[[ PROVIDED DATA, beginning ]]
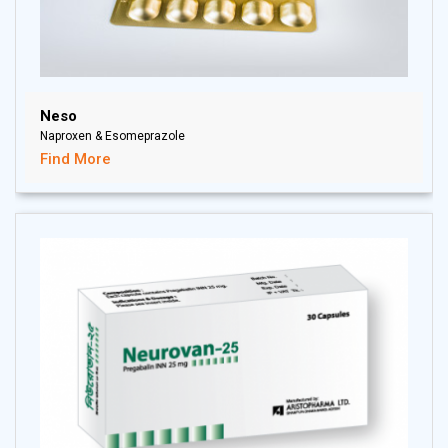
Neso
Naproxen & Esomeprazole
Find More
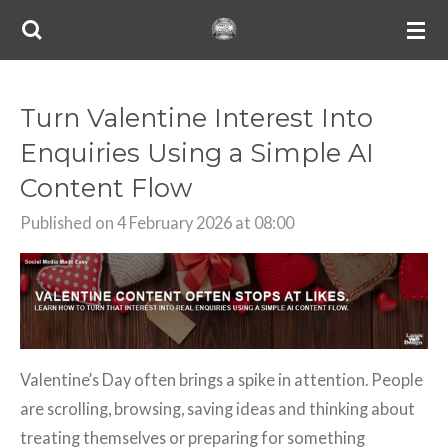
Skip
to
main
content
Turn Valentine Interest Into
Enquiries Using a Simple AI
Content Flow
Published on 4 February 2026 at 08:00
Valentine’s Day often brings a spike in attention. People
are scrolling, browsing, saving ideas and thinking about
treating themselves or preparing for something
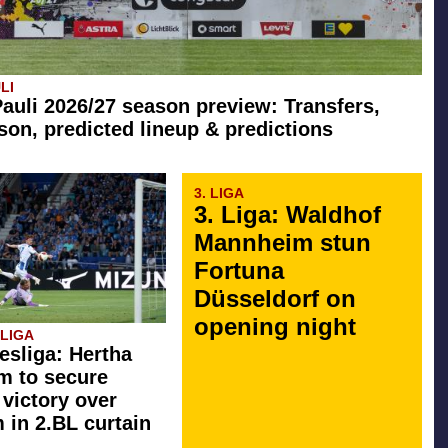
LI
Pauli 2026/27 season preview: Transfers,
son, predicted lineup & predictions
3. LIGA
3. Liga: Waldhof
Mannheim stun
Fortuna
Düsseldorf on
opening night
SLIGA
esliga: Hertha
rm to secure
 victory over
in 2.BL curtain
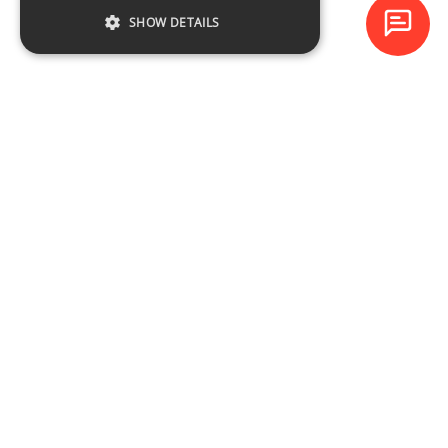
SHOW DETAILS
Baltijas Datoru Akadēmija (BDA) is one of the largest training
centres in Latvia and Baltic States since 1994.
NAVIGATION
Training schedule
Course catalogue
About the company
Contacts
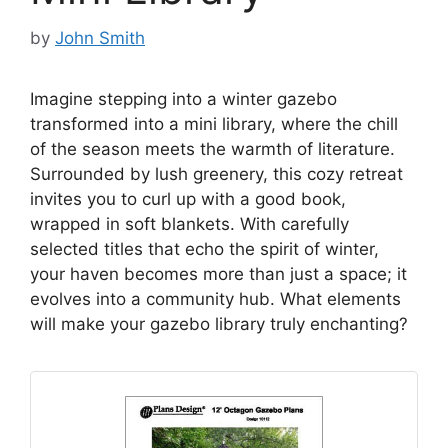
by
John Smith
Imagine stepping into a winter gazebo
transformed into a mini library, where the chill
of the season meets the warmth of literature.
Surrounded by lush greenery, this cozy retreat
invites you to curl up with a good book,
wrapped in soft blankets. With carefully
selected titles that echo the spirit of winter,
your haven becomes more than just a space; it
evolves into a community hub. What elements
will make your gazebo library truly enchanting?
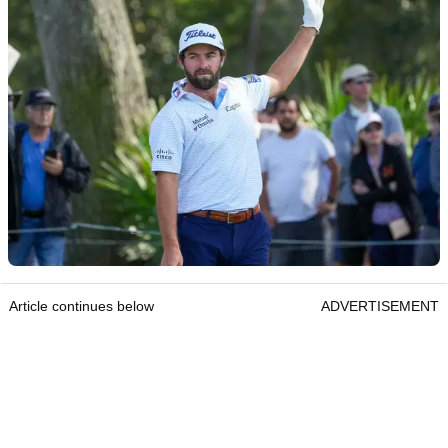
Article continues below
ADVERTISEMENT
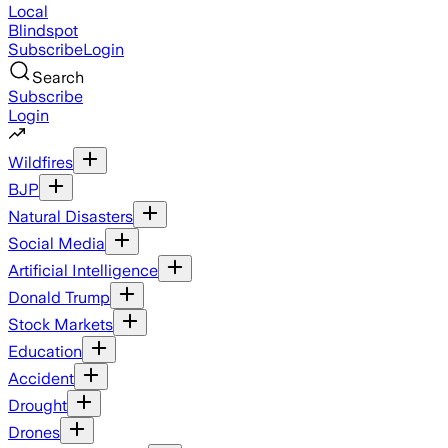
Local
Blindspot
Subscribe
Login
Search
Subscribe
Login
Wildfires
BJP
Natural Disasters
Social Media
Artificial Intelligence
Donald Trump
Stock Markets
Education
Accident
Drought
Drones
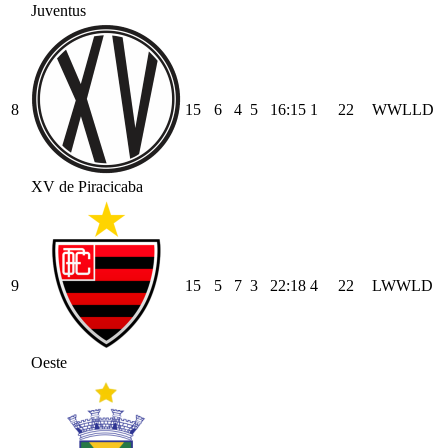
Juventus
8
15
6
4
5
16
:
15
1
22
W
W
L
L
D
XV de Piracicaba
9
15
5
7
3
22
:
18
4
22
L
W
W
L
D
Oeste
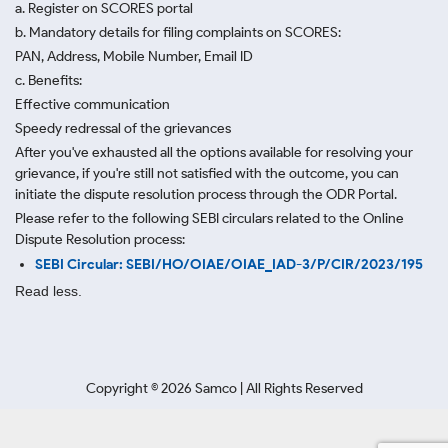
a. Register on SCORES portal
b. Mandatory details for filing complaints on SCORES:
PAN, Address, Mobile Number, Email ID
c. Benefits:
Effective communication
Speedy redressal of the grievances
After you've exhausted all the options available for resolving your
grievance, if you're still not satisfied with the outcome, you can
initiate the dispute resolution process through
the ODR Portal.
Please refer to the following SEBI circulars related to the Online
Dispute Resolution process:
SEBI Circular: SEBI/HO/OIAE/OIAE_IAD-3/P/CIR/2023/195
Read less.
Copyright ©
2026
Samco | All Rights Reserved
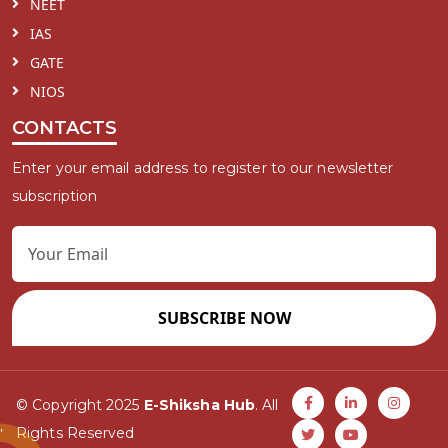
NEET
IAS
GATE
NIOS
CONTACTS
Enter your email address to register to our newsletter
subscription
SUBSCRIBE NOW
© Copyright 2025
E-Shiksha Hub
. All
Rights Reserved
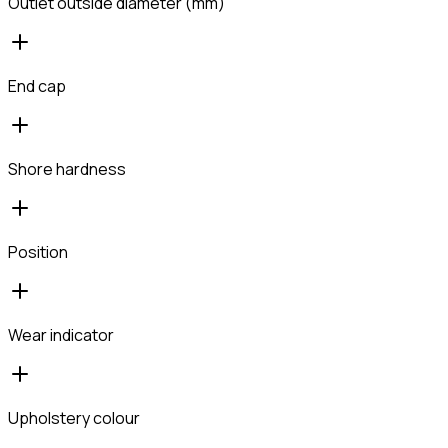
Outlet outside diameter (mm)
End cap
Shore hardness
Position
Wear indicator
Upholstery colour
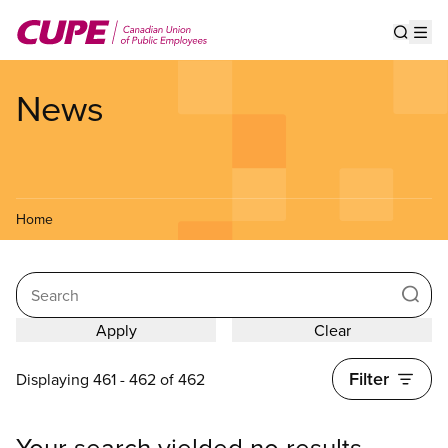
Skip
to
Show s
Op
main
content
News
Home
Search
Filter
Displaying 461 - 462 of 462
Your search yielded no results.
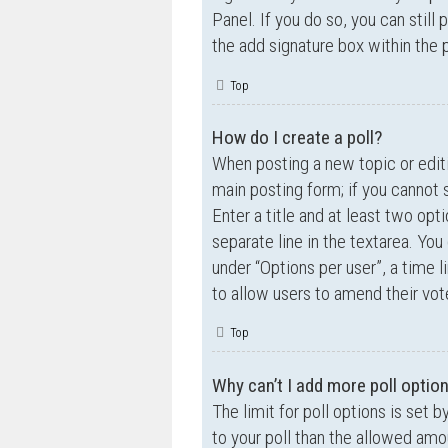
Panel. If you do so, you can still
the add signature box within the 
Top
How do I create a poll?
When posting a new topic or editin
main posting form; if you cannot 
Enter a title and at least two opt
separate line in the textarea. Yo
under “Options per user”, a time lim
to allow users to amend their vot
Top
Why can’t I add more poll optio
The limit for poll options is set 
to your poll than the allowed amo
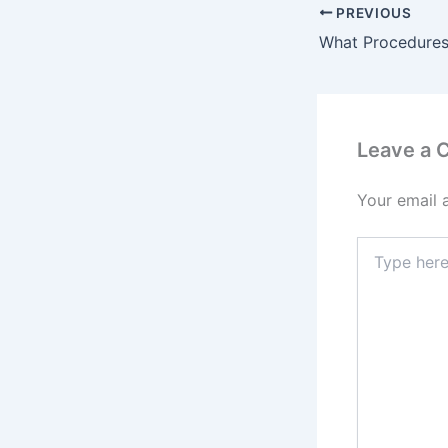
PREVIOUS
Leave a
Your email 
Type
here..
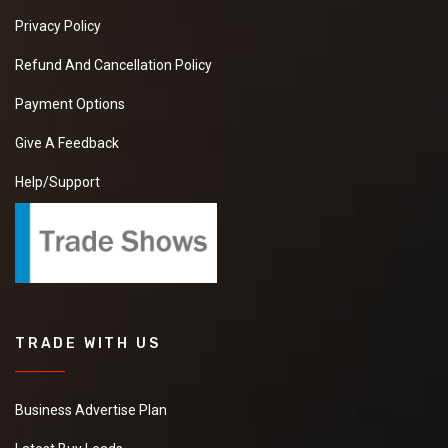
Privacy Policy
Refund And Cancellation Policy
Payment Options
Give A Feedback
Help/Support
TRADE WITH US
Business Advertise Plan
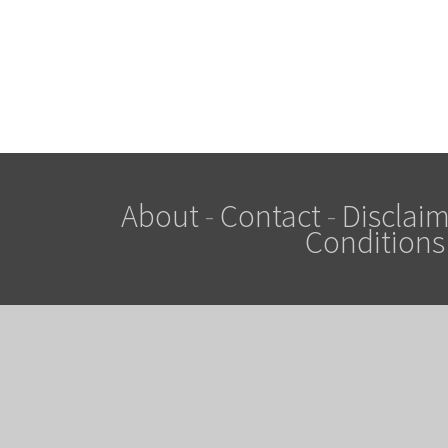
About
-
Contact
-
Disclaim
Conditions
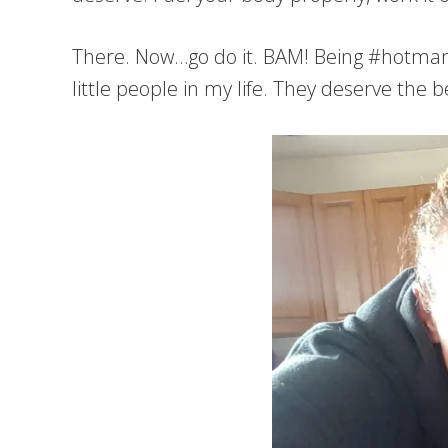
There. Now…go do it. BAM! Being #hotmamas
little people in my life. They deserve the 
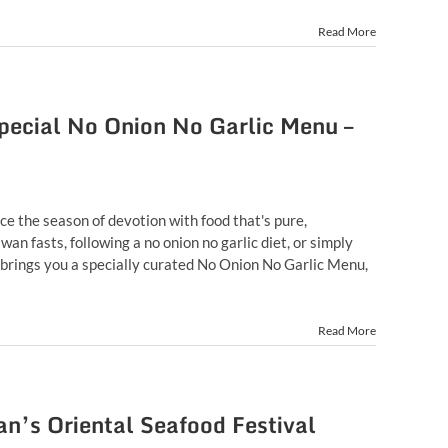
Read More
ecial No Onion No Garlic Menu –
ce the season of devotion with food that's pure,
an fasts, following a no onion no garlic diet, or simply
 brings you a specially curated No Onion No Garlic Menu,
Read More
n’s Oriental Seafood Festival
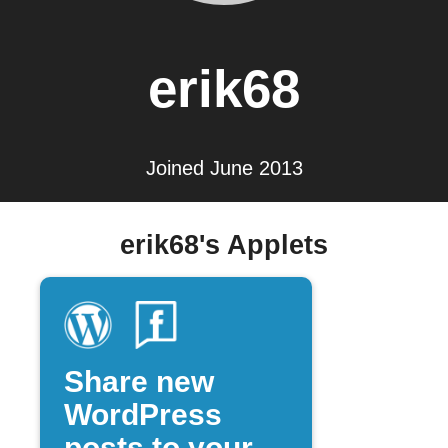
erik68
Joined June 2013
erik68's Applets
Share new
WordPress
posts to your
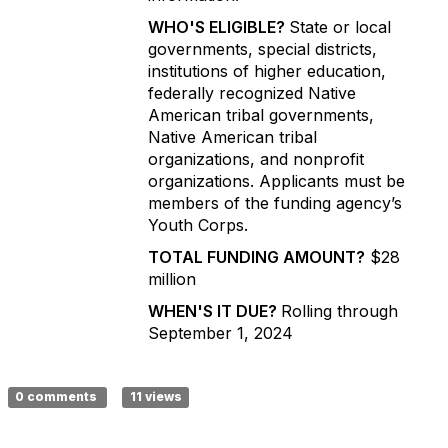
WHO'S ELIGIBLE?
State or local
governments, special districts,
institutions of higher education,
federally recognized Native
American tribal governments,
Native American tribal
organizations, and nonprofit
organizations. Applicants must be
members of the funding agency’s
Youth Corps.
TOTAL FUNDING AMOUNT?
$28
million
WHEN'S IT DUE?
Rolling through
September 1, 2024
0 comments
11 views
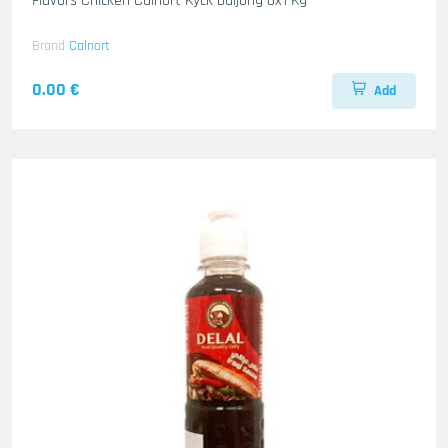
Flavors Chicken Calnort Kyck buljong 6x1 Kg
Brand
Calnort
0.00 €
Add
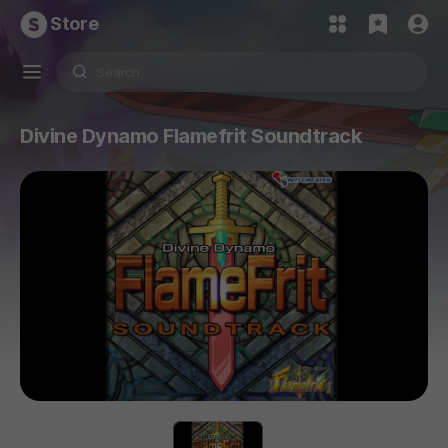
Store
Divine Dynamo Flamefrit Soundtrack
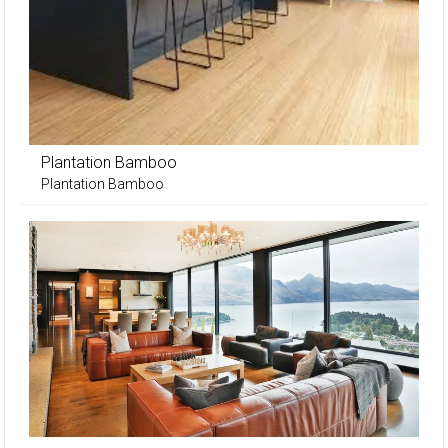
Plantation Bamboo
Plantation Bamboo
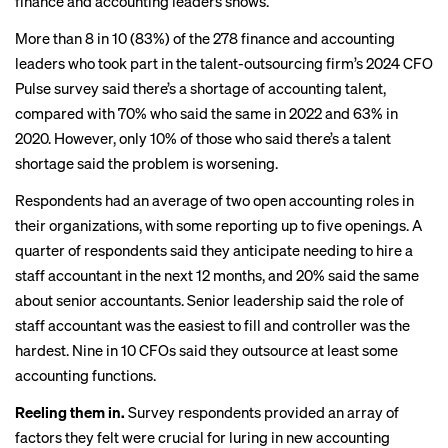
finance and accounting leaders shows.
More than 8 in 10 (83%) of the 278 finance and accounting
leaders who took part in the talent-outsourcing firm’s
2024 CFO
Pulse
survey said there’s a shortage of accounting talent,
compared with 70% who said the same in 2022 and 63% in
2020. However, only 10% of those who said there’s a talent
shortage said the problem is worsening.
Respondents had an average of two open accounting roles in
their organizations, with some reporting up to five openings. A
quarter of respondents said they anticipate needing to hire a
staff accountant in the next 12 months, and 20% said the same
about senior accountants. Senior leadership said the role of
staff accountant was the easiest to fill and controller was the
hardest. Nine in 10 CFOs said they outsource at least some
accounting functions.
Reeling them in.
Survey respondents provided an array of
factors they felt were crucial for luring in new accounting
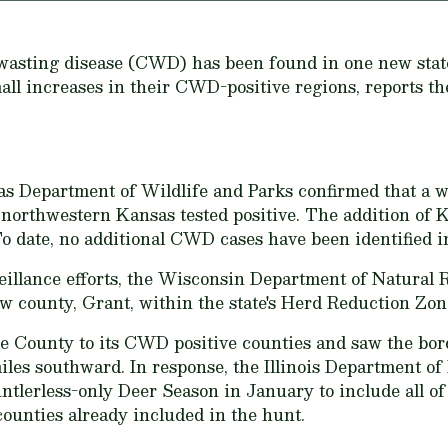
c wasting disease (CWD) has been found in one new stat
mall increases in their CWD-positive regions, reports 
s Department of Wildlife and Parks confirmed that a w
northwestern Kansas tested positive. The addition of 
To date, no additional CWD cases have been identified 
eillance efforts, the Wisconsin Department of Natural R
 county, Grant, within the state's Herd Reduction Zon
gle County to its CWD positive counties and saw the bord
les southward. In response, the Illinois Department of
tlerless-only Deer Season in January to include all o
 counties already included in the hunt.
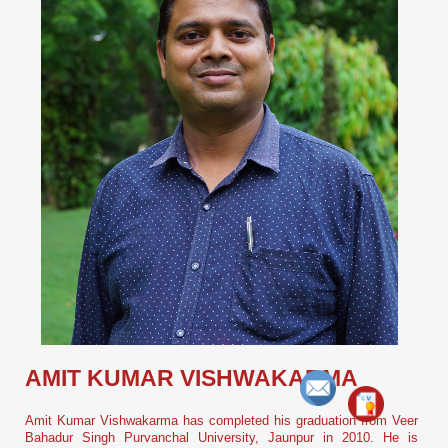
AMIT KUMAR VISHWAKARMA
Amit Kumar Vishwakarma has completed his graduation from Veer
Bahadur Singh Purvanchal University, Jaunpur in 2010. He is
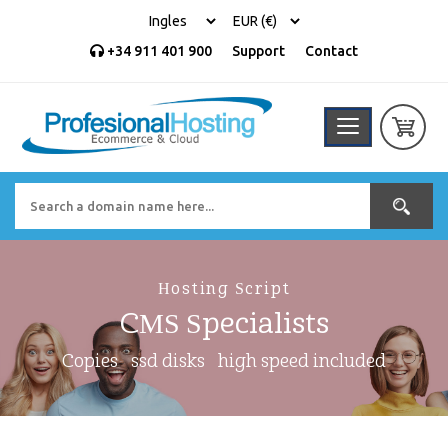
+34 911 401 900
Support
Contact
Hosting Script
CMS Specialists
Copies
ssd disks
high speed included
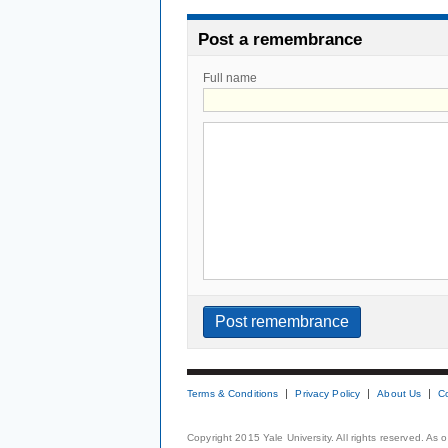
Post a remembrance
Full name
Terms & Conditions
Privacy Policy
About Us
C
Copyright 2015 Yale University. All rights reserved. As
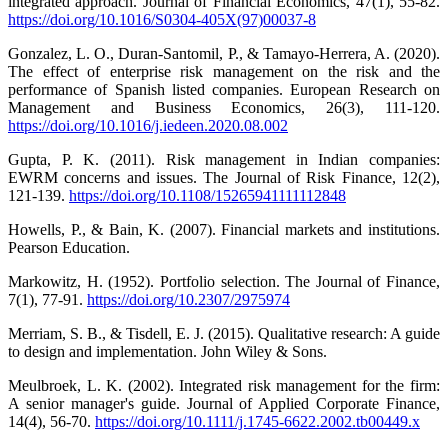
integrated approach. Journal of Financial Economics, 47(1), 55-82.
https://doi.org/10.1016/S0304-405X(97)00037-8
Gonzalez, L. O., Duran-Santomil, P., & Tamayo-Herrera, A. (2020).
The effect of enterprise risk management on the risk and the
performance of Spanish listed companies. European Research on
Management and Business Economics, 26(3), 111-120.
https://doi.org/10.1016/j.iedeen.2020.08.002
Gupta, P. K. (2011). Risk management in Indian companies:
EWRM concerns and issues. The Journal of Risk Finance, 12(2),
121-139.
https://doi.org/10.1108/15265941111112848
Howells, P., & Bain, K. (2007). Financial markets and institutions.
Pearson Education.
Markowitz, H. (1952). Portfolio selection. The Journal of Finance,
7(1), 77-91.
https://doi.org/10.2307/2975974
Merriam, S. B., & Tisdell, E. J. (2015). Qualitative research: A guide
to design and implementation. John Wiley & Sons.
Meulbroek, L. K. (2002). Integrated risk management for the firm:
A senior manager's guide. Journal of Applied Corporate Finance,
14(4), 56-70.
https://doi.org/10.1111/j.1745-6622.2002.tb00449.x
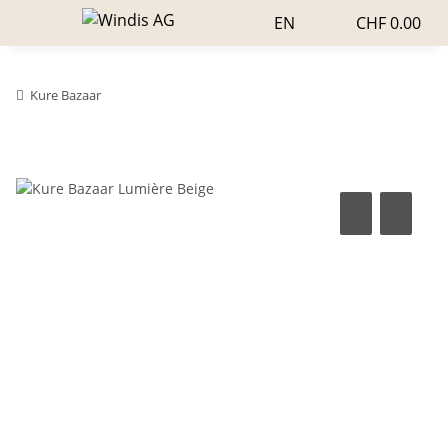
EN
CHF 0.00
Kure Bazaar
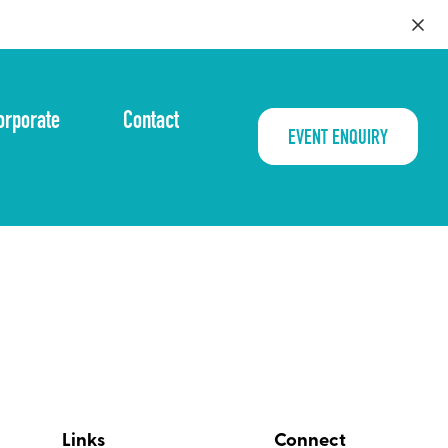
orporate
Contact
EVENT ENQUIRY
Links
Connect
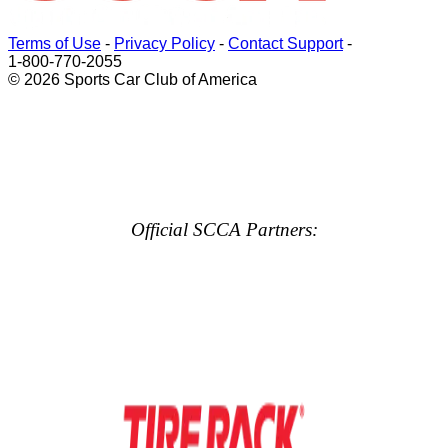
Terms of Use
-
Privacy Policy
-
Contact Support
-
1-800-770-2055
© 2026 Sports Car Club of America
Official SCCA Partners:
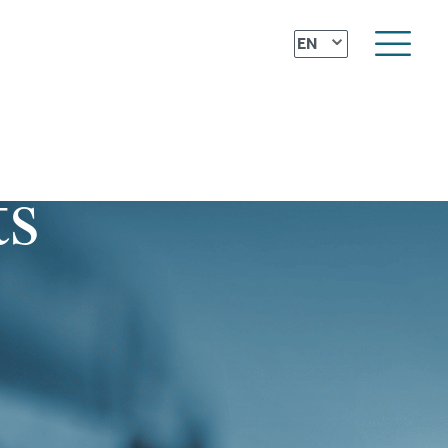
⌄
EN
ts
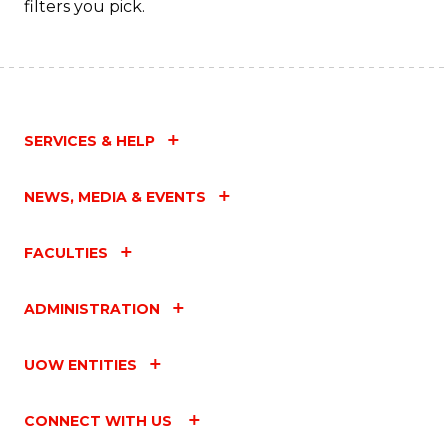
filters you pick.
SERVICES & HELP
NEWS, MEDIA & EVENTS
FACULTIES
ADMINISTRATION
UOW ENTITIES
CONNECT WITH US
[[ PROVIDED DATA, end ]]
**WORK TASK:** Put the lines of the records above into a Markdown table with the columns Row and Line. Begin with the line containing "Panel. If you do so, you can still" and continue through the line containing "n’s Oriental Seafood Festival", omitting blank lines and leaving the pictures out.

**ANSWER SECTION:**
| Row | Line |
|---|---|
| 1 | Panel. If you do so, you can still |
| 2 | the add signature box within the  |
| 3 | Top |
| 4 | How do I create a poll? |
| 5 | When posting a new topic or editin |
| 6 | main posting form; if you cannot  |
| 7 | Enter a title and at least two opt |
| 8 | separate line in the textarea. Yo |
| 9 | under “Options per user”, a time lim |
| 10 | to allow users to amend their vot |
| 11 | Top |
| 12 | Why can’t I add more poll optio |
| 13 | The limit for poll options is set  |
| 14 | to your poll than the allowed amo |
| 15 | PREVIOUS |
| 16 | Leave a |
| 17 | Your email  |
| 18 | Type |
| 19 | here.. |
| 20 | Privacy Policy |
| 21 | Refund And Cancellation Policy |
| 22 | Payment Options |
| 23 | Give A Feedback |
| 24 | Help/Support |
| 25 | TRADE WITH US |
| 26 | Business Advertise Plan |
| 27 | About |
| 28 | - |
| 29 | Contact |
| 30 | - |
| 31 | Disclaim |
| 32 | Conditions |
| 33 | There. Now…go do it. BAM! Being #hotmamas |
| 34 | little people in my life. They deserve the  |
| 35 | Read More |
| 36 | ecial No Onion No Garlic Menu – |
| 37 | ce the season of devotion with food that's pure, |
| 38 | an fasts, following a no onion no garlic diet, or simply |
| 39 |  brings you a specially curated No Onion No Garlic Menu, |
| 40 | Read More |
| 41 | n’s Oriental Seafood Festival |